___ Document section

First Look

September 11, 2018

Of special interest among new research papers, case studies, articles, and books released this week by Harvard Business School faculty:

How online competition affects retail prices

With consumers comparing retail prices on the web, online competition among large retailers, including Amazon, has grown fierce. In a paper prepared for the Jackson Hole Symposium Conference Proceedings, Alberto Cavallo describes how online competition has affected the frequency of price changes, the degree of uniform pricing in various locations of the US, and overall inflation dynamics in the past decade. More Amazon Effects: Online Competition and Pricing Behaviors.

Feeding America designs marketplace for food banks

Feeding America, the third-largest nonprofit organization in the US, has designed a marketplace for distributing donated food to its broad network of food banks. Scott Duke Kominers and Alan Lam evaluate various design components that make the marketplace efficient and fair for participants in a recent case study, which also has a supplement. Feeding America (A) and Feeding America (B).

Let’s talk taxes

In a recent issue of the Economic Journal, Matthew Weinzierl takes a look at optimal taxation. Weinzierl analyzes how benefit-based taxation, in which a person’s benefit from the activities of the state is tied to his or her income-earning ability, could affect existing tax policies. Revisiting the Classical View of Benefit-Based Taxation.

A complete list of new research and publications from Harvard Business School faculty follows.

— Dina Gerdeman
  • August 2018
  • Journal of Accounting Research

Virtual Issue on Empirical Management Accounting Research

By: Abernethy, Margaret, and Dennis Campbell

Abstract—No abstract available.

Publisher's link:

  • forthcoming
  • Jackson Hole Economic Symposium Conference Proceedings

More Amazon Effects: Online Competition and Pricing Behaviors

By: Cavallo, Alberto

Abstract—I study how online competition, with its shrinking margins, algorithmic pricing technologies, and the transparency of the web, can change the pricing behavior of large retailers in the U.S. and affect aggregate inflation dynamics. In particular, I show that in the past ten years online competition has raised both the frequency of price changes and the degree of uniform pricing across locations. These changes make retail prices more sensitive to aggregate “nationwide” shocks, increasing the pass-through of both gas prices and nominal exchange rate fluctuations.

Publisher's link:

  • forthcoming
  • Consumption, Markets & Culture

Big Data

By: Deighton, John A.

Abstract—Big data is defined and distinguished from a mere moment in the “ancient quest to measure.” Specific discontinuities in the practice of information science are identified that, the paper argues, have large consequences for the social order. The infrastructure that runs on big data is described as diffusing with unprecedented speed but as being difficult to analyze and critique, and, therefore, the designers of society’s big data infrastructure, whether human or machines, play an unacknowledged legislative function of great consequence.

______
___ Dataset extract

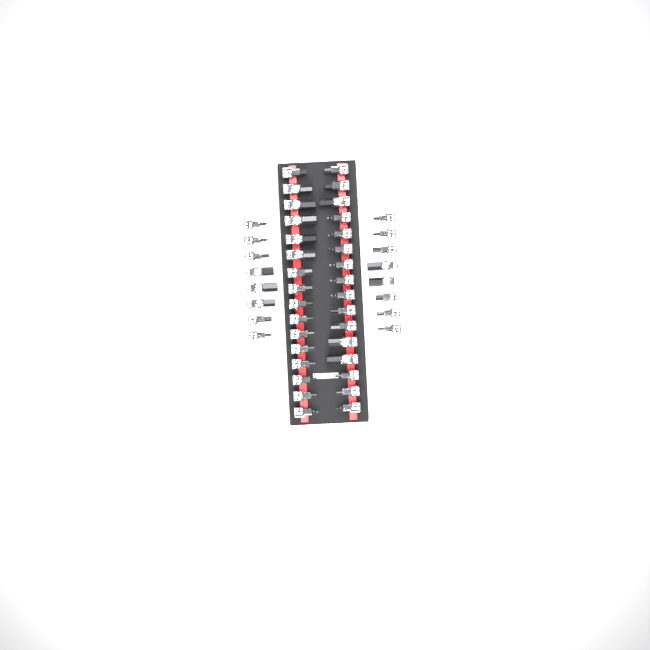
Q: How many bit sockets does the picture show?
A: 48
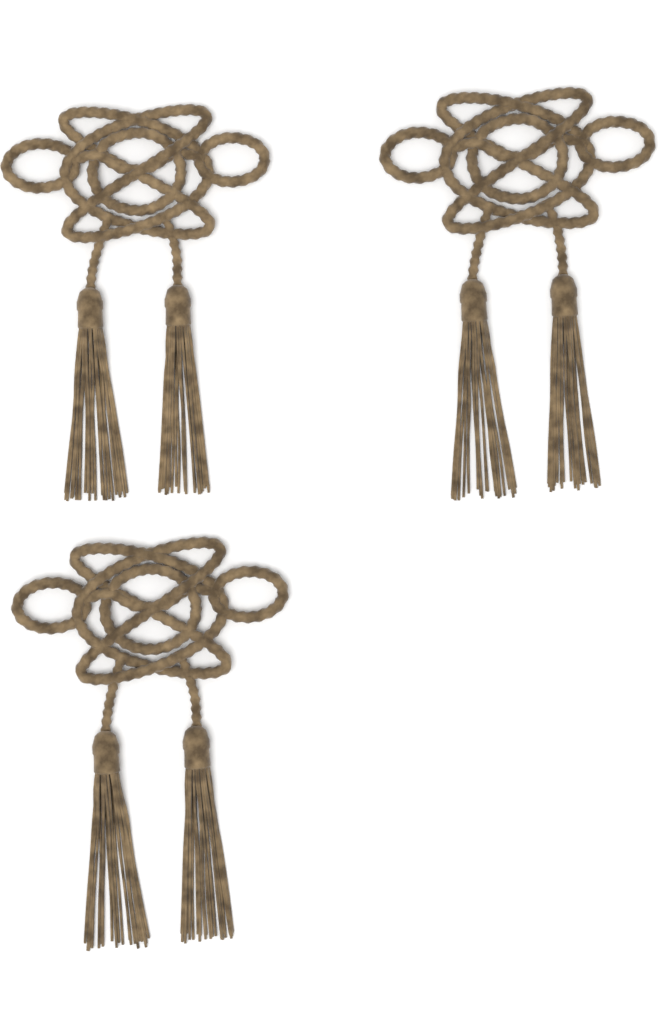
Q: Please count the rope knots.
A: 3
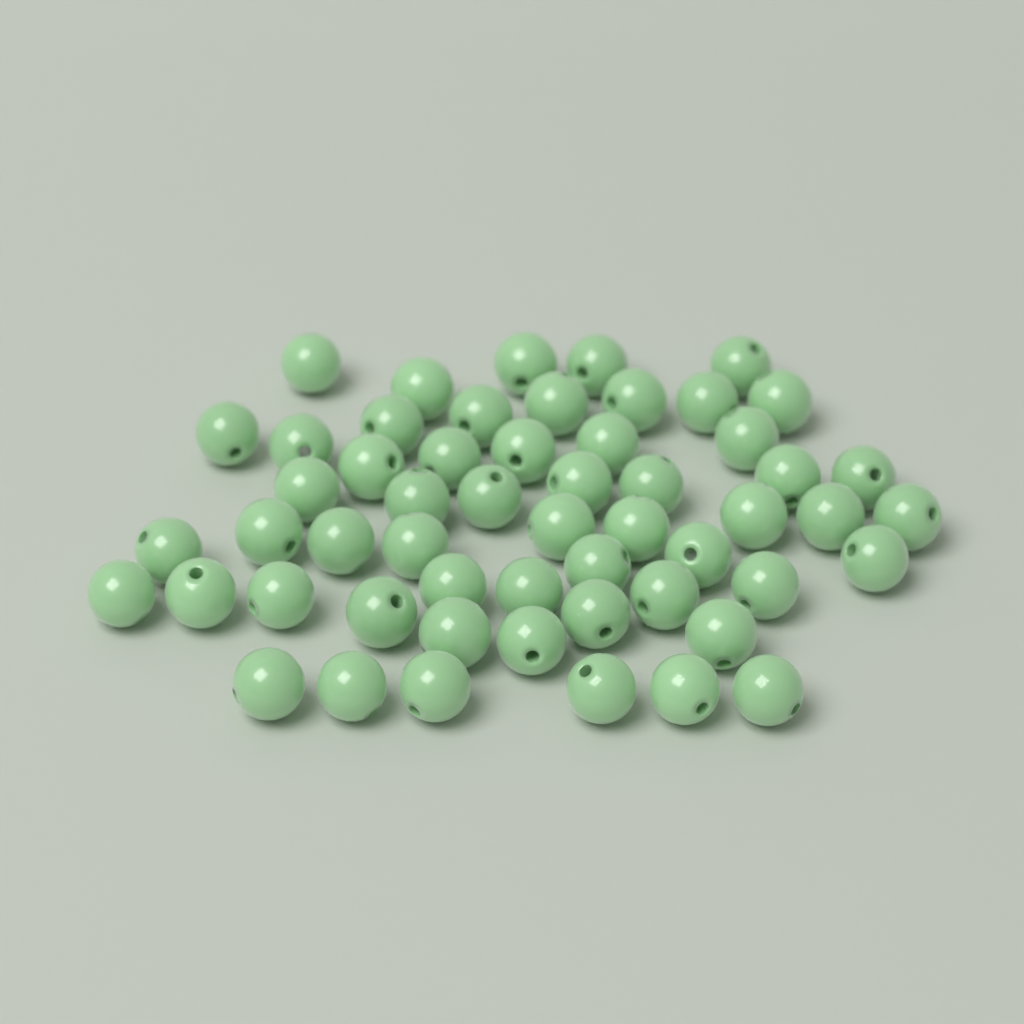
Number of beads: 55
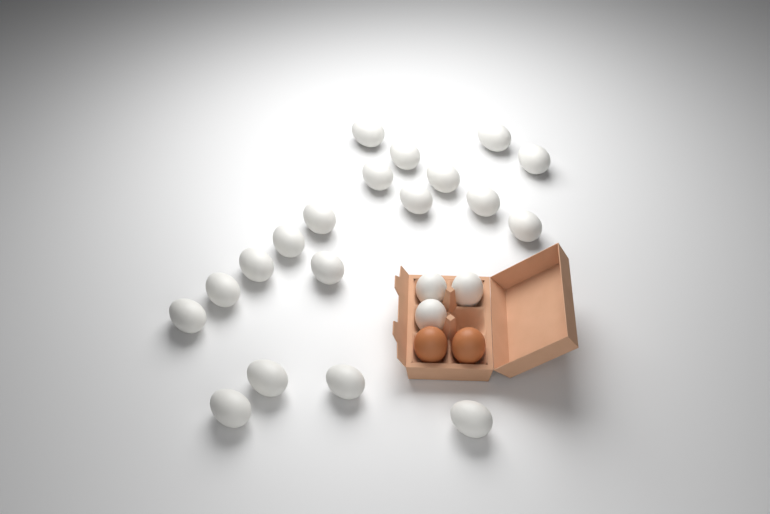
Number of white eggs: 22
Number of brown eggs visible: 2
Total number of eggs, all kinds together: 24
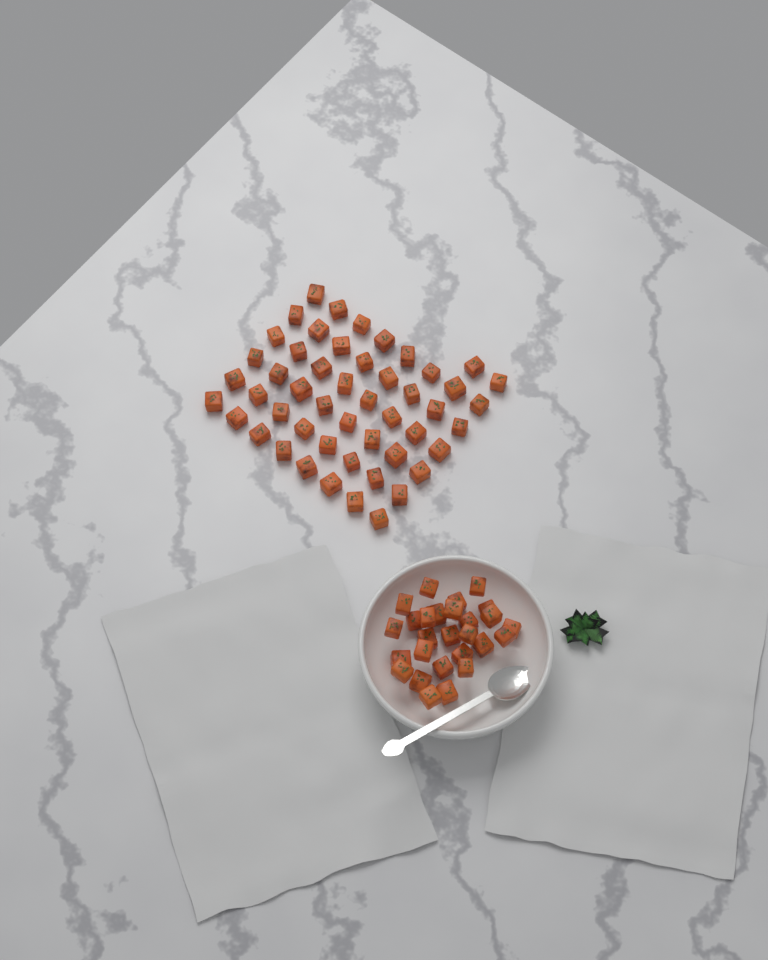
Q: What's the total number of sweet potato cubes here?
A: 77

______

§ Directions:
Reproduce the research roundup word for word from "With consumers comparing" to "and Pricing Behaviors.". The records were drawn from a separate source unrelated to the research roundup.

§ The completed task:
With consumers comparing retail prices on the web, online competition among large retailers, including Amazon, has grown fierce. In a paper prepared for the Jackson Hole Symposium Conference Proceedings, Alberto Cavallo describes how online competition has affected the frequency of price changes, the degree of uniform pricing in various locations of the US, and overall inflation dynamics in the past decade. More Amazon Effects: Online Competition and Pricing Behaviors.